More than one hundred and sixty years of mystery and crime novels and almost one hundred and twenty years of mystery and crime movies and STILL the Punters haven’t figured it out.

Slow learners or what?

George Mc
George Mc
Jan 19, 2025 9:32 AM

Pending

George Mc
George Mc
Jan 19, 2025 9:31 AM

For me, covid was such a shock because it demanded an acknowledgement of the true nature of the media which was clearly unified to a degree I hadn’t previously suspected. It also woke me up to the fact that my pre-covid assumption of cynicism towards the media wasn’t really cynical at all i.e. the pre-covid media cleverly prompted a lot of the “cynicism” itself e.g. members of the show “Have I Got News For You” adopting an “irreverent” attitude towards the media. I suppose on some level I must have been aware that these players were employed by the very media they were mocking but I must have been keen to gloss over that. After covid, it was no longer possible to stop the cynicism from arriving at its logical conclusion i.e. that nowhere on the media would you find genuine dissidence. And indeed, it was precisely the “dissident” part of the media that was most suspect.
 
 
Nevertheless, it was still tempting to allow nostalgia to hoodwink me into thinking that “things were different in the past”. That at some point there really was a “free media”. But this is due to a lifelong habit which cannot be easily ditched. It would, after all, be quite traumatic to reject every illusion from the past. But the “covid turn” and its implications cannot be avoided. Especially when it was those formerly revered “Rock Stars” who were pushing the vax.
 
 
How I shudder to recall that time when all those celeb stooges were eager to effectively trash their “legacy” in the service of this “good cause” e.g. Neil Diamond restaging “Sweet Caroline” with a negation of the “hands/touching hands” part. And then there was Dolly Parton turning “Jolene” into “Vaccine”. Some bastard even updated the Beatles’ “I Wanna Hold Your Hand” to “I Wanna Wash My Hands”!
 
 
But all of that only served to emphasise how “pop music” had been “co-opted” … or rather this realisation only served as a stepping stone towards the insight that it never needed “co-opting”. It was always part of the theatre. Still, I like to think that somewhere some things “got through” – at least some time.
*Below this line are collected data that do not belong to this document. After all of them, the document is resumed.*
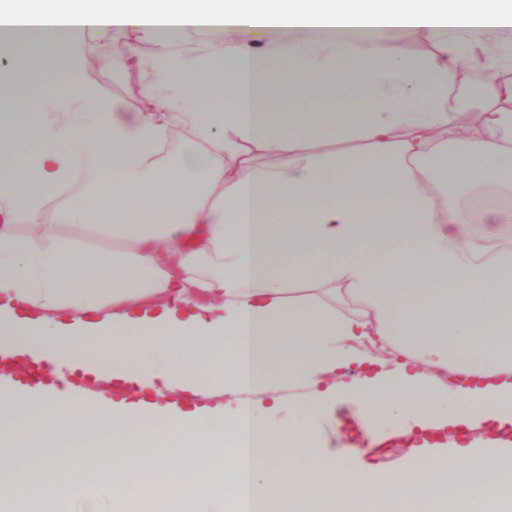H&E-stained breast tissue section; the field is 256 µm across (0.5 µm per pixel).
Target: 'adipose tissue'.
I'll list each match as a JSON object with an SVG mask.
<instances>
[{
  "label": "adipose tissue",
  "instance_id": "adipose-tissue-1",
  "mask_svg": "<svg viewBox=\"0 0 512 512\" xmlns=\"http://www.w3.org/2000/svg\"><path fill=\"white\" fill-rule=\"evenodd\" d=\"M111 29L141 109L58 76L72 33ZM23 33L25 109L0 114V457L50 472L0 473V512L91 490L110 512H512V482L485 481L512 472V214L444 198L487 175L512 190V0H0V46ZM398 33L429 51L393 50ZM463 66L488 93L477 151L452 157ZM353 140L365 151L314 150ZM270 146L280 164L259 167ZM56 196L62 222L120 249L53 234ZM78 368L141 396L79 398ZM273 383L308 419L257 400ZM340 401L414 455H329L320 420ZM94 425L120 440L54 454Z\"/></svg>",
  "mask_w": 512,
  "mask_h": 512
}]
</instances>
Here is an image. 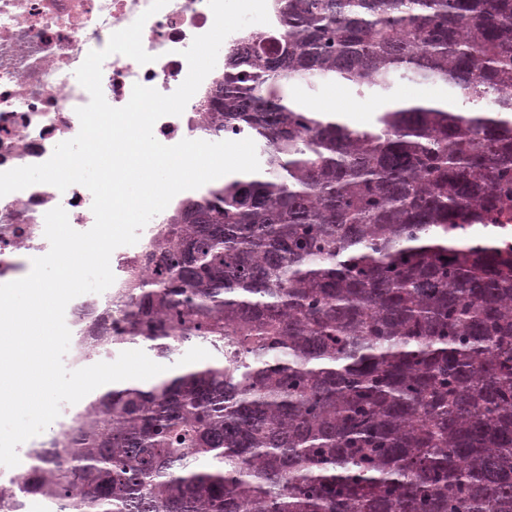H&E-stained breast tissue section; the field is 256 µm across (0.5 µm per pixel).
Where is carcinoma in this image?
I'll list each match as a JSON object with an SVG mask.
<instances>
[{"mask_svg": "<svg viewBox=\"0 0 512 512\" xmlns=\"http://www.w3.org/2000/svg\"><path fill=\"white\" fill-rule=\"evenodd\" d=\"M227 48L206 128L260 170L184 200L112 299L156 356L90 402L0 512H512V0H278ZM466 105L374 130L287 98L326 78Z\"/></svg>", "mask_w": 512, "mask_h": 512, "instance_id": "obj_1", "label": "carcinoma"}]
</instances>
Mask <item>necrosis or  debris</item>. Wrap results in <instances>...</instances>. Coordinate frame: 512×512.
<instances>
[{"label":"necrosis or debris","mask_w":512,"mask_h":512,"mask_svg":"<svg viewBox=\"0 0 512 512\" xmlns=\"http://www.w3.org/2000/svg\"><path fill=\"white\" fill-rule=\"evenodd\" d=\"M151 2L0 0V171L43 163L57 144L78 134L76 110L88 103L89 94L77 81L76 70L90 51L106 48L111 34L131 25ZM212 25L207 0H168L142 31L143 47L154 55V62L142 65L121 54L104 61L102 91L108 104H127L137 84L173 93L188 73L183 50ZM223 72V65H216L181 115L157 120L153 133L160 143L206 139L204 112ZM92 201L91 192L78 184L63 192L35 184L0 198V284L26 276L33 258L49 251L46 212L63 207L72 228L84 232L94 224ZM180 203V198H173L143 228L136 244L113 251L112 290L84 294L68 304L65 322L77 338L71 367H78L87 353L104 349L106 336L115 335L112 291L148 274L147 244L169 223Z\"/></svg>","instance_id":"1"}]
</instances>
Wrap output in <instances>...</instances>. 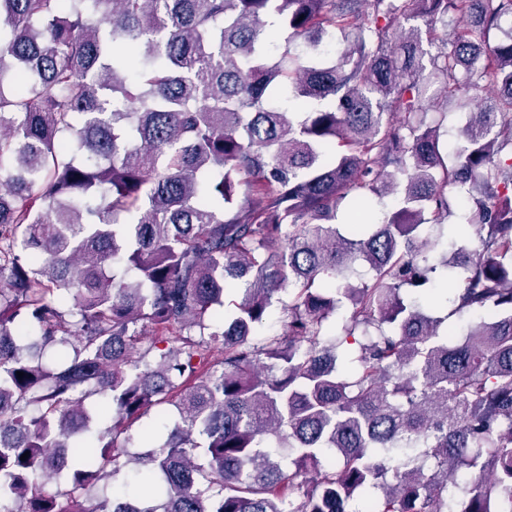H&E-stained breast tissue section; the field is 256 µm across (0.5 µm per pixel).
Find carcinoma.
<instances>
[{
    "label": "carcinoma",
    "instance_id": "1",
    "mask_svg": "<svg viewBox=\"0 0 512 512\" xmlns=\"http://www.w3.org/2000/svg\"><path fill=\"white\" fill-rule=\"evenodd\" d=\"M505 17L0 0V512H512ZM446 107V112H448V123L441 129L443 132L442 138L444 142H454L456 144L458 130L466 123L468 112L470 111L463 107L455 97H448Z\"/></svg>",
    "mask_w": 512,
    "mask_h": 512
}]
</instances>
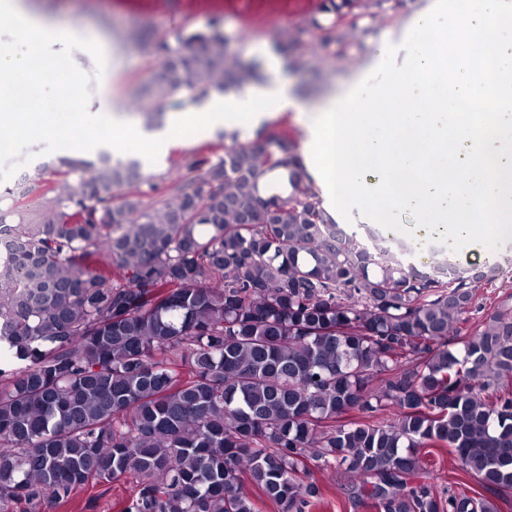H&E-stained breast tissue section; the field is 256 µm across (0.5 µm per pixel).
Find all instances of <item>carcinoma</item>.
I'll list each match as a JSON object with an SVG mask.
<instances>
[{
	"mask_svg": "<svg viewBox=\"0 0 512 512\" xmlns=\"http://www.w3.org/2000/svg\"><path fill=\"white\" fill-rule=\"evenodd\" d=\"M386 0H321L322 48ZM160 58L147 125L178 96L245 83L220 32L141 42ZM273 150H197L169 184L137 165L61 158L0 193V512H48L130 477L124 512H277L321 503L344 470L375 512H497L440 491L418 451L512 495V293L481 320L473 273L373 252L321 207L284 128ZM290 169L263 199L260 176ZM148 197L152 202L146 203ZM289 170L279 168L262 175L258 180V192L263 198L274 195L287 197L292 191L289 182Z\"/></svg>",
	"mask_w": 512,
	"mask_h": 512,
	"instance_id": "obj_1",
	"label": "carcinoma"
}]
</instances>
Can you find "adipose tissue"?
<instances>
[{
    "label": "adipose tissue",
    "mask_w": 512,
    "mask_h": 512,
    "mask_svg": "<svg viewBox=\"0 0 512 512\" xmlns=\"http://www.w3.org/2000/svg\"><path fill=\"white\" fill-rule=\"evenodd\" d=\"M446 13L451 22L435 28V16ZM0 14L20 26L33 51L49 42L82 40L101 59L110 56L109 37L86 38L74 23L36 12L29 0H0ZM511 18L512 0H470L453 13L446 0H431L407 32L406 68L393 66V44L377 48L371 66L385 72L383 83L362 72L337 94L309 104L271 55L263 82L211 98L199 111L176 113L159 131L113 117L111 140L92 139L86 147L120 153L135 140L160 153L180 145L178 131L185 125L206 139L229 128L245 140L295 112L304 130L299 159L321 187V206L329 214L342 212L350 199L374 208L385 225L391 211L415 212L421 222L412 238L426 243L447 234L452 253L460 241L474 243L487 233L512 242V41L497 40L484 67L469 58L477 29ZM475 96L492 101L489 123H474L464 111Z\"/></svg>",
    "instance_id": "obj_1"
}]
</instances>
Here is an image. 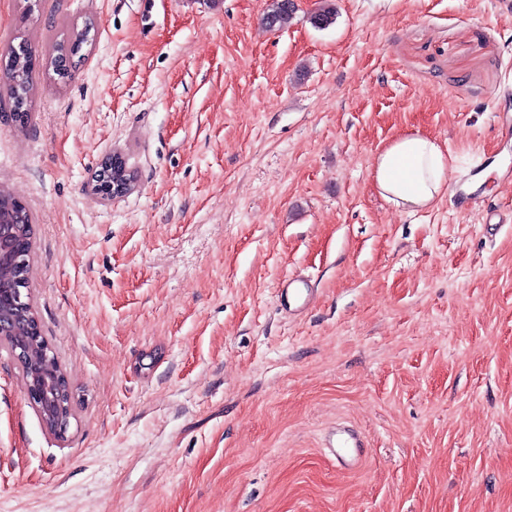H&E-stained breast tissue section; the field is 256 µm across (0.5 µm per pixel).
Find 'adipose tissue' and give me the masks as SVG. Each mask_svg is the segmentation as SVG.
<instances>
[{
  "mask_svg": "<svg viewBox=\"0 0 512 512\" xmlns=\"http://www.w3.org/2000/svg\"><path fill=\"white\" fill-rule=\"evenodd\" d=\"M370 176L396 208L414 212L434 204L448 186V165L437 139L419 133L395 137L375 154Z\"/></svg>",
  "mask_w": 512,
  "mask_h": 512,
  "instance_id": "1",
  "label": "adipose tissue"
}]
</instances>
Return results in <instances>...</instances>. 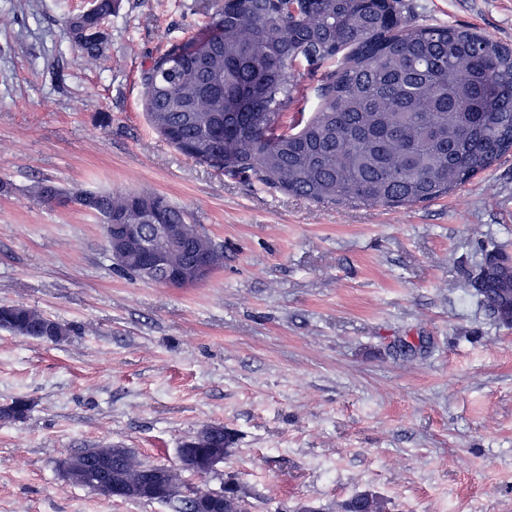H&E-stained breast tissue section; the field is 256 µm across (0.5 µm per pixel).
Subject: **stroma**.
<instances>
[{"label": "stroma", "instance_id": "35a3bbf8", "mask_svg": "<svg viewBox=\"0 0 512 512\" xmlns=\"http://www.w3.org/2000/svg\"><path fill=\"white\" fill-rule=\"evenodd\" d=\"M416 23L512 47V0H404ZM223 0H121L100 59L72 49L86 0H0V304L70 327L61 343L0 330V512H175L65 479L95 445L172 467L205 425L229 454L185 487L235 474L251 512H512V326L470 296L512 253V152L412 207L317 204L179 153L150 126L141 73L204 39ZM110 123H103V116ZM166 195L224 264L170 288L112 268L104 226L45 207L43 180ZM337 512H385L386 504L378 496L370 492L355 495L336 505Z\"/></svg>", "mask_w": 512, "mask_h": 512}]
</instances>
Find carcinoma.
<instances>
[{
    "mask_svg": "<svg viewBox=\"0 0 512 512\" xmlns=\"http://www.w3.org/2000/svg\"><path fill=\"white\" fill-rule=\"evenodd\" d=\"M119 10L95 0L67 20L72 46L94 60L105 44L83 36ZM203 40L174 44L143 72V110L152 128L196 161L243 174L316 203L413 206L448 196L512 151V48L469 29L413 23L402 0H235L216 11ZM321 72L317 108L304 119L306 89L291 68ZM114 224H175L185 247L168 250L185 269L218 251L200 225L158 193L64 189L40 182L47 207L71 195ZM494 318L512 324V274L471 285ZM68 336L70 328L23 305L0 306V329ZM141 462L116 464L129 482ZM239 484L224 489V512H244ZM336 512H386L364 492Z\"/></svg>",
    "mask_w": 512,
    "mask_h": 512,
    "instance_id": "obj_1",
    "label": "carcinoma"
}]
</instances>
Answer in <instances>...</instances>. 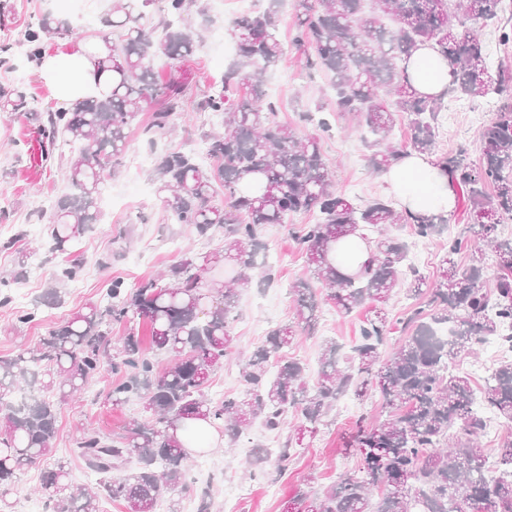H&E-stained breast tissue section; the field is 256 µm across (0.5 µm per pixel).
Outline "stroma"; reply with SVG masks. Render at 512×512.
<instances>
[{"label":"stroma","instance_id":"35a3bbf8","mask_svg":"<svg viewBox=\"0 0 512 512\" xmlns=\"http://www.w3.org/2000/svg\"><path fill=\"white\" fill-rule=\"evenodd\" d=\"M208 19L201 27V43L189 59L174 63L155 59L154 70L166 79L178 70L187 86L180 112L173 115L172 132L148 139L141 129L149 114H142L140 126L130 132L124 163L107 176L100 205L102 220L95 229L80 239L78 247L85 258L79 275L65 287L64 302L48 310L45 321L22 324L16 319V302L0 306V357L13 355L35 346L48 327L82 310L87 304L100 302L110 283L123 280L134 286L147 277L177 263L184 254L211 252L224 246L222 235L199 238L182 224L171 223L155 194L151 176L157 155L177 150L189 151L204 143L212 128L208 113L198 104L209 87L221 81L228 63L235 58V47L229 34L233 20L242 13L264 8L266 0H202ZM113 0H0V13L8 18L0 26V43L14 40L18 31L37 17L61 9L69 12L72 30L42 43L43 49L71 51L81 41L93 37L101 20L109 12ZM295 0H284L278 36L285 48L282 62L265 75L269 95L276 106L277 118L298 132H309L304 113L316 105L331 108L328 79L307 63L306 52L293 43L295 35ZM37 66L25 54H14L8 64L0 65V87L24 83L37 99L39 108L57 109V102L36 75ZM488 100H470L467 110L455 112L448 124L440 126L438 153L466 147L471 161H478L479 127L471 122L470 111H484ZM333 129L321 133L325 158L333 170V186L352 199L387 196L382 175L367 165L370 153L356 120L341 115L332 121ZM66 160L53 167L42 166L36 121L27 114L0 112V275L17 269L19 250L44 253L46 224L36 214L40 202L54 203L67 190ZM470 216L465 208H457L451 216L446 235L428 242L414 240L408 226H401L399 236L408 241L411 252L420 256L419 273L435 279L448 254V240L466 234ZM270 252L276 253L274 280L269 284L253 283L239 301V316L234 324L238 345L254 350L262 345L274 326L293 321L295 301L291 287L305 280L315 292L314 328L289 348L287 356L306 364L309 380H316L318 361L325 339L333 338L344 350L357 344L362 325L370 312L360 308L343 316L327 300L321 284L315 283L307 258L293 237L292 226L276 224L265 233ZM115 379L110 369L90 379L79 402L62 404L59 409V433L52 442L54 458L68 463L75 483L85 481L86 467L74 454L73 440L86 429L116 436L126 426L142 418L140 400L133 399L115 407L104 400L102 391ZM383 399L373 391L360 398L349 394L341 398L328 416L327 425L316 434L299 430L297 417H288L279 439H291L298 454L287 471L276 481L254 479L249 463L254 445L265 444L269 430L253 424L234 444L232 450L217 447L188 458L190 472L197 485H210L212 512H224V501L236 498L239 512H286L292 507L298 491L320 496L343 475L352 472L357 456L349 444L357 419L377 422L382 415Z\"/></svg>","mask_w":512,"mask_h":512}]
</instances>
Dylan was definitely on to something here:
 
 

At midnight all the agents and the superhuman crew

Come out and round up everyone that knows more than they do

Then they bring them to the factory where the heart-attack machine

Is strapped across their shoulders and then the kerosene

Is brought down from the castles by insurance men who go

Check to see that nobody is escaping to Desolation Row

 
 
“Heart-attack machine” indeed. Though this device is no longer reserved for the troublesome truth seekers but is now meant for everyone. And that itself only goes to show the error of thinking that no matter how bad it is, it’s OK for you and it’ll continue to be OK for you. You may turn your eyes away from the unfortunate “disappearances” but eventually the midnight agents are going to come for you too. Indeed, they won’t even be operating merely at night but in broad daylight. And of course “for your own good”!
 

Johnny
Johnny
Jan 19, 2025 9:03 AM

Heaven forbid!
Telling the Truth about historical events or in the nightly news?

That’s a no, no.

They woke up to that after the reporting from Vietnam, and the ensuing public outrage and protests.